TASK INSTRUCTIONS
Could you transcribe every line of text in the data below exactly, leaving the pictures out of your answer?

------------

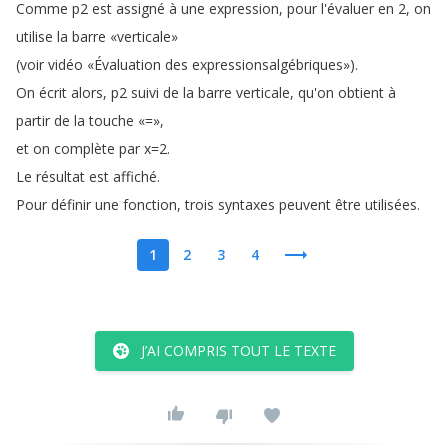
Comme
p2
est
assigné
à
une
expression
,
pour
l'évaluer
en
2,
on
utilise
la
barre
«verticale»
(
voir
vidéo
«Évaluation
des
expressionsalgébriques»
).
On
écrit
alors
,
p2
suivi
de
la
barre
verticale
,
qu'on
obtient
à
partir
de
la
touche
«
=
»
,
et
on
complète
par
x
=2.
Le
résultat
est
affiché
.
Pour
définir
une
fonction
,
trois
syntaxes
peuvent
être
utilisées
.
1
2
3
4
J’AI COMPRIS TOUT LE TEXTE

------------

ANSWER BOX
Comme
p2
est
assigné
à
une
expression
,
pour
l'évaluer
en
2,
on
utilise
la
barre
«verticale»
(
voir
vidéo
«Évaluation
des
expressionsalgébriques»
).
On
écrit
alors
,
p2
suivi
de
la
barre
verticale
,
qu'on
obtient
à
partir
de
la
touche
«
=
»
,
et
on
complète
par
x
=2.
Le
résultat
est
affiché
.
Pour
définir
une
fonction
,
trois
syntaxes
peuvent
être
utilisées
.
1
2
3
4
J’AI COMPRIS TOUT LE TEXTE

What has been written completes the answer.